(Stored data entries)
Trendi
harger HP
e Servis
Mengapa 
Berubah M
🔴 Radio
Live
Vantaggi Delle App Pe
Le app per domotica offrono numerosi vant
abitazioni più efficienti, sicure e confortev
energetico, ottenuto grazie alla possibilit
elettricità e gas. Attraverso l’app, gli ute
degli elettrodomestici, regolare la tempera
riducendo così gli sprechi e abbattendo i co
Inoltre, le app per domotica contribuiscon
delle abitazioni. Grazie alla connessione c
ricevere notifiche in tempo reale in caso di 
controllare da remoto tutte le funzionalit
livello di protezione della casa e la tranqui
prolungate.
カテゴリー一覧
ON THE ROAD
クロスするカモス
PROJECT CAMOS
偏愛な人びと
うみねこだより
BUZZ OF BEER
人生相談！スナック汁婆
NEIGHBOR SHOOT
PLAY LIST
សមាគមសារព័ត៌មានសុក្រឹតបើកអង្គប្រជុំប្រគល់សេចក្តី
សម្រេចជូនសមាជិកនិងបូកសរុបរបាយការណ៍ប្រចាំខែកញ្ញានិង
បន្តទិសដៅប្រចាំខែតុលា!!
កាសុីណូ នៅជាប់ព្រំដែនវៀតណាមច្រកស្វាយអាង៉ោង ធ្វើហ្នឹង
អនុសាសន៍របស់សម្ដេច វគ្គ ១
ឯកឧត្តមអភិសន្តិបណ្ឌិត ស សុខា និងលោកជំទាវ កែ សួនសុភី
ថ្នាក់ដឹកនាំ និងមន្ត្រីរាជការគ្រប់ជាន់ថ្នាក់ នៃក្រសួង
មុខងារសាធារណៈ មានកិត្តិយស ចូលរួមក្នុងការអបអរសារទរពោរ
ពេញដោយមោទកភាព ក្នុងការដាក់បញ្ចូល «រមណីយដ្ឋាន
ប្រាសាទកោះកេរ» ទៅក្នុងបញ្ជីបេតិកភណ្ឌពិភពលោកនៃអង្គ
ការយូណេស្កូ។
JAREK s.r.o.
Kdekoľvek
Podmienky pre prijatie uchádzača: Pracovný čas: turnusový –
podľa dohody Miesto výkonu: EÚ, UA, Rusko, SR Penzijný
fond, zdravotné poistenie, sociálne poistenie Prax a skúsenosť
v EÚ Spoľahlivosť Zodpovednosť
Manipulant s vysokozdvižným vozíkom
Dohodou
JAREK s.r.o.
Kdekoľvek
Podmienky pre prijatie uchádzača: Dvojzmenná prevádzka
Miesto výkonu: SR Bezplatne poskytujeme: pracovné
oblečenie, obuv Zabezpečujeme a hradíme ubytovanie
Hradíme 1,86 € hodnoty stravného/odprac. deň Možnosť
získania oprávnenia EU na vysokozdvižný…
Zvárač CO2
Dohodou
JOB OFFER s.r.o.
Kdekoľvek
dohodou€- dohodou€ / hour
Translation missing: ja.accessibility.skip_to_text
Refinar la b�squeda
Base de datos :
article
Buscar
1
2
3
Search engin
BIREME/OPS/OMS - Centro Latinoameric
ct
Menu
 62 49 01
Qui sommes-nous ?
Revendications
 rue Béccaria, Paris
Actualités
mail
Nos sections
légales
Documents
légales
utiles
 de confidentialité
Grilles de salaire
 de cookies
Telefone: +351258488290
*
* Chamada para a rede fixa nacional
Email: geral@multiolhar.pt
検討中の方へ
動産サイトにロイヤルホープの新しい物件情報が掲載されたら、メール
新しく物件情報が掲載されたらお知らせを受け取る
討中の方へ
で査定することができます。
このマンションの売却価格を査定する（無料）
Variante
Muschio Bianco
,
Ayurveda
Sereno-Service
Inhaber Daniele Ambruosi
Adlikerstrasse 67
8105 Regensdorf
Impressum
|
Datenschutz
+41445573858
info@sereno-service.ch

# Task instructions:
Every line with "Podmienky" in it should be copied from the entries.

# Task result:
Podmienky pre prijatie uchádzača: Pracovný čas: turnusový –
Podmienky pre prijatie uchádzača: Dvojzmenná prevádzka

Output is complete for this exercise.